Ultraschall in Med
DOI: 10.1055/a-0770-2850
Letter to the Editor
© Georg Thieme Verlag KG Stuttgart · New York

True Cord Knot Means True Fetal Risk – Comment on the Title Image of Ultraschall in Med 2018; 39(02):127–128

Cathrine Ebbing
1  Department of Obstetrics and Gynecology, Haukeland Universitetssjukehus, Bergen, Norway
Jörg Kessler
1  Department of Obstetrics and Gynecology, Haukeland Universitetssjukehus, Bergen, Norway
Svein Rasmussen
2  Department of Clinical Science, University of Bergen, Norway
› Author Affiliations
Further Information

Publication History

Publication Date:
12 April 2019 (eFirst)

Dear Editor,

Thank you for the title page with comments by Merz and Pashaj [1] showing an ultrasound image of a true umbilical cord knot in a single umbilical artery cord. We would like to add some comments and new findings from our nationwide population-based study on the umbilical cord including cord knots [2] and have utilized our dataset to explore the occurrence and risk in cases with the combination of a single umbilical artery and a knot not previously published. We found that in our population of more than 900 000 singleton births, the occurrence of a combination of a cord knot and a single umbilical artery is a very rare condition (0.014 %). There was an increased risk of perinatal death in these cases, but the confidence intervals were wide, reflecting the rarity of the condition. For the total group of single umbilical artery with knot, the odds ratio for perinatal death was 5.26 (95 % CI 2.15 – 12.85). Since the condition shown on the title page (Ultraschall in Med 2018; 39(02)) is very rare, we are curious to learn how this pregnancy was handled and if the outcome was good.

In line with the reference in the comment to the title page, we found the occurrence of cord knots to be 1.32 % in Norway. Our study confirms that boys are at increased risk for cord knots compared to girls and that a long cord is a major risk factor. In fact, boys have longer umbilical cords than girls, and in our study this difference was evident from 28 weeks. However, as mentioned in the comment to the title page by Merz and Pahaj, knots are probably formed at a much earlier gestational age, as the incidence of cord knots does not vary with gestational age at birth [2]. A long cord and male sex are also associated with an increased risk of entanglement, and we find that the combination of knot and entanglement, (with a total occurrence of 0.43 %) has a more than additive effect on perinatal death and increases the risk to an odds ratio of 9.8 at term. Entanglement alone exhibited an increased risk of intrauterine death of 94 % and an increased risk of perinatal death of 70 %, but only in term births. We found that a cord knot alone increased the risk of perinatal death more than four times at term.

The mechanisms that regulate cord length are not understood, but the fact that boys have longer cords, more knots and entanglements than girls lends support to the “stretch hypothesis” suggesting that stretch and physical activity increases cord length [3]. Could this be an indication of the existence of early differences between the sexes in the CNS regulation of physical activity and the development of the musculoskeletal system?

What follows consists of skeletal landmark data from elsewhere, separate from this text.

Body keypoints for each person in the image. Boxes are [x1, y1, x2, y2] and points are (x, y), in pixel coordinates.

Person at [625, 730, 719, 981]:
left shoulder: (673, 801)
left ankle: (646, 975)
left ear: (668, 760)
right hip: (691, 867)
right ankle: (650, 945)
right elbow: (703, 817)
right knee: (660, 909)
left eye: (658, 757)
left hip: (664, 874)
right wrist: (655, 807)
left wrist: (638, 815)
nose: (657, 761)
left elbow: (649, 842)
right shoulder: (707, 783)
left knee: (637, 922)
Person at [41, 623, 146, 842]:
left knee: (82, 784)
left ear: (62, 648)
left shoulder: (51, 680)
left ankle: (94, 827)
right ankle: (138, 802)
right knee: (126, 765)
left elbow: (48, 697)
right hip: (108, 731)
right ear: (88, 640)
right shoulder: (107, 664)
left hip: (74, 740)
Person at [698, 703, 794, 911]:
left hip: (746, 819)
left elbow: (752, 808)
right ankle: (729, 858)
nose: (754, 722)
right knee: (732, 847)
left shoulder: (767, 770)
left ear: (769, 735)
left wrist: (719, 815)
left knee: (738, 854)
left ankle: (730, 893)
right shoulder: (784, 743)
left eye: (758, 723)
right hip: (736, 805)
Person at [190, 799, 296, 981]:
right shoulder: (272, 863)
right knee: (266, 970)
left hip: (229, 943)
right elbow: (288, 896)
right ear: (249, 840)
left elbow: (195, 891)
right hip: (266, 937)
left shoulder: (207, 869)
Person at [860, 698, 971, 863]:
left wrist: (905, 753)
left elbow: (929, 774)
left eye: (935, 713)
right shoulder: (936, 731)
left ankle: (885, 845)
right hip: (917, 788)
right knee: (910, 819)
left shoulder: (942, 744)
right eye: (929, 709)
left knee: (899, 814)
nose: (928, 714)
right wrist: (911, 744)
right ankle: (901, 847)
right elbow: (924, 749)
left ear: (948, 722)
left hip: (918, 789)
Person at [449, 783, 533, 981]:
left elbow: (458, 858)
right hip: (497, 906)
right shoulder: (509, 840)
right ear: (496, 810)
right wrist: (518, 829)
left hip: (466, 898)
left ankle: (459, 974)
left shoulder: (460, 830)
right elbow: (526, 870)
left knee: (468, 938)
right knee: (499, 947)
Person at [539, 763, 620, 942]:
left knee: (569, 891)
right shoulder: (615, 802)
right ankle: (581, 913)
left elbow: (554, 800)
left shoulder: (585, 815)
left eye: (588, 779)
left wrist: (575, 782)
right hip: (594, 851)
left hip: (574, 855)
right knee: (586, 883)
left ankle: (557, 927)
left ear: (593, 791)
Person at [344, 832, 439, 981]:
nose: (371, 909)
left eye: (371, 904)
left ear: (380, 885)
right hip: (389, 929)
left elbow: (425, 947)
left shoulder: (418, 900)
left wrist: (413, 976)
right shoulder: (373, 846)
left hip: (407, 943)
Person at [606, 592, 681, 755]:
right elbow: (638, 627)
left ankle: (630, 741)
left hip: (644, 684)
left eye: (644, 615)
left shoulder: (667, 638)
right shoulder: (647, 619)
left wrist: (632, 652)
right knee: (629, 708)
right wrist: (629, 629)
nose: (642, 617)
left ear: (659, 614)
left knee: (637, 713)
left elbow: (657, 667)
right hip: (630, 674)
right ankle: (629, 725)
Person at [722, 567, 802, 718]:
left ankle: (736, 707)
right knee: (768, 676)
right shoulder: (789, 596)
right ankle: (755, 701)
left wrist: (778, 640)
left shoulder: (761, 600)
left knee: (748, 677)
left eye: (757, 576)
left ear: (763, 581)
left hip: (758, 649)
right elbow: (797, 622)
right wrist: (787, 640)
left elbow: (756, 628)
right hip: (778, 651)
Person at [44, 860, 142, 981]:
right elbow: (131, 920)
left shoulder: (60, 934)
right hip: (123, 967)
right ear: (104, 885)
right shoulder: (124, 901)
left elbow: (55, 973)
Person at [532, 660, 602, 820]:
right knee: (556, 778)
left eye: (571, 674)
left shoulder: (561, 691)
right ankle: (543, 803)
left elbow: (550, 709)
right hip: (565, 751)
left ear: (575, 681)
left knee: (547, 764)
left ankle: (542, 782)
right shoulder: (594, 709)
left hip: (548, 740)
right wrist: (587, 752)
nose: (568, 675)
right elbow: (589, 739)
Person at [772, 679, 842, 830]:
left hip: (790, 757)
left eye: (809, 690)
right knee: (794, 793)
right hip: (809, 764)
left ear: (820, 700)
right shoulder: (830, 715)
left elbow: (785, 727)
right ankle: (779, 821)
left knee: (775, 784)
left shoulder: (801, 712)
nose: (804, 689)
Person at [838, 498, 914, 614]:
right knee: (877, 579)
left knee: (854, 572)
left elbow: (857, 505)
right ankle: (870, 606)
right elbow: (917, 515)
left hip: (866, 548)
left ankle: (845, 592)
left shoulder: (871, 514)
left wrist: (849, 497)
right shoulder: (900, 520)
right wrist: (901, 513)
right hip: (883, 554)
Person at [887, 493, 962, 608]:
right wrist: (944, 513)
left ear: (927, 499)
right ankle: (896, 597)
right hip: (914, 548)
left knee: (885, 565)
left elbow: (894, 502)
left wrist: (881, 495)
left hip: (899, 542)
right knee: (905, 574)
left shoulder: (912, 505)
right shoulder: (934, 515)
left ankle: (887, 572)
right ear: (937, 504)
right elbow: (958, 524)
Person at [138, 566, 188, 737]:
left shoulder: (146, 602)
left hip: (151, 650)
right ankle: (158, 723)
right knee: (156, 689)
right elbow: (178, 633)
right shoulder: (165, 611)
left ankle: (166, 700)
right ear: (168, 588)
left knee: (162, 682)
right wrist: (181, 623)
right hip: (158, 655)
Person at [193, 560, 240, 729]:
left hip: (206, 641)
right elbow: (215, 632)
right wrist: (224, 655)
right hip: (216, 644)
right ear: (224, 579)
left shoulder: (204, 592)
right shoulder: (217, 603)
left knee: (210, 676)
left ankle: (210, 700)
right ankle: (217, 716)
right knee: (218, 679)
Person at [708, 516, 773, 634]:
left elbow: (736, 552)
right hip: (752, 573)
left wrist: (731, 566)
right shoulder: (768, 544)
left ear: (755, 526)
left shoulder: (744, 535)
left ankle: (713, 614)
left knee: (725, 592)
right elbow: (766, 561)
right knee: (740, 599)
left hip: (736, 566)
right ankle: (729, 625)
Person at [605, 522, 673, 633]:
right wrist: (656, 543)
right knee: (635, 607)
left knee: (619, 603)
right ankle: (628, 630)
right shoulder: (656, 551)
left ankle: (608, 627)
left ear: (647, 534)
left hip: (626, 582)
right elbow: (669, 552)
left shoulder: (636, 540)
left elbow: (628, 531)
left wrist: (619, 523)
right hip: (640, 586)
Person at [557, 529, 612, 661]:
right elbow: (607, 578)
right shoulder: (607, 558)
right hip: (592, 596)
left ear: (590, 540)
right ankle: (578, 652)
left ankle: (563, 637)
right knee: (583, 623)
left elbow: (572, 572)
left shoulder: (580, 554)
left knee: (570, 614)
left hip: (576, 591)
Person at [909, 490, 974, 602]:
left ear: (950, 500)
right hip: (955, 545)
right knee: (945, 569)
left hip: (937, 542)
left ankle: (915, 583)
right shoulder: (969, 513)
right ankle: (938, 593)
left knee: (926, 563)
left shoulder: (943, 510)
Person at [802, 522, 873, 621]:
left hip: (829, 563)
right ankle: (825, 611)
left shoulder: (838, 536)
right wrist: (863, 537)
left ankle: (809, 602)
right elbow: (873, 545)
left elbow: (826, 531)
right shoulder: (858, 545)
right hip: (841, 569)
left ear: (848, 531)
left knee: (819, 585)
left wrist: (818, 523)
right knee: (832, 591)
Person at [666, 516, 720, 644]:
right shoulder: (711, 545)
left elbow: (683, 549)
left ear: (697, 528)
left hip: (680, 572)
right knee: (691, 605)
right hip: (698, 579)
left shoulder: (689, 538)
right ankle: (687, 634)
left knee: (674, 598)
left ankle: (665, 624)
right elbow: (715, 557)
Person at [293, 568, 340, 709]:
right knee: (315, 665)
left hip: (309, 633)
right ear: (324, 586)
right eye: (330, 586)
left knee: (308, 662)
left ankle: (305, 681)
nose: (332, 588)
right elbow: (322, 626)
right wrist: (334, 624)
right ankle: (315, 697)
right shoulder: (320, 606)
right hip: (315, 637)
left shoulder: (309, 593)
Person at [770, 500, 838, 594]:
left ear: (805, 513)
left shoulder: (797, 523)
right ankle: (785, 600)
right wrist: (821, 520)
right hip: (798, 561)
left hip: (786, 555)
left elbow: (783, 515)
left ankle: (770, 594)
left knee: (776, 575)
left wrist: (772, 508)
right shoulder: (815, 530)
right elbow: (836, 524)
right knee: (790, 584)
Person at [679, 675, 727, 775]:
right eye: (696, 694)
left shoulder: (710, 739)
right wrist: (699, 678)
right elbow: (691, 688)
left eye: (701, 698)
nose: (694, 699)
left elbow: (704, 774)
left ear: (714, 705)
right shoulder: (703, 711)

Our study finds a more than doubled risk of a cord knot in a subsequent pregnancy of the same mother, regardless of the fetal sex in the second pregnancy, which suggests that genetic and/or persisting environmental factors also influence cord length and the formation of knots. Whether or not this finding justifies targeted examination in the following pregnancy needs to be answered by studies, taking both maternal (parental) and societal aspects into account.

Findings of cord knot and entanglement may induce anxiety in the mother, her family and the midwife or physician involved [4]. It is of paramount importance that the finding of a cord knot (with or without cord entanglement) does not lead to iatrogenic harm due to preterm and/or caesarean delivery without a sound indication, for example. As in medicine in general, informing the patient about risk and risk assessment, diagnostic uncertainty and lack of solid evidence demands communication skills, and the physician should not impose her or his own anxiety on the mother. This should, however, not keep us from developing our insight and diagnostic abilities, since umbilical cord accidents are responsible for a significant percentage of fetal deaths and adverse outcomes [5].

The diagnosis of a cord knot by ultrasound has proven to be hampered by difficulties, while entanglements are easy to diagnose by ultrasound. Thus, the choice of title page in your journal is highly valued as it raises awareness of and attention to the umbilical cord. The difficulties of examining the umbilical cord for length and knots aside, “There is nothing like looking, if you want to find something” (J.R.R Tolkien, The Hobbit).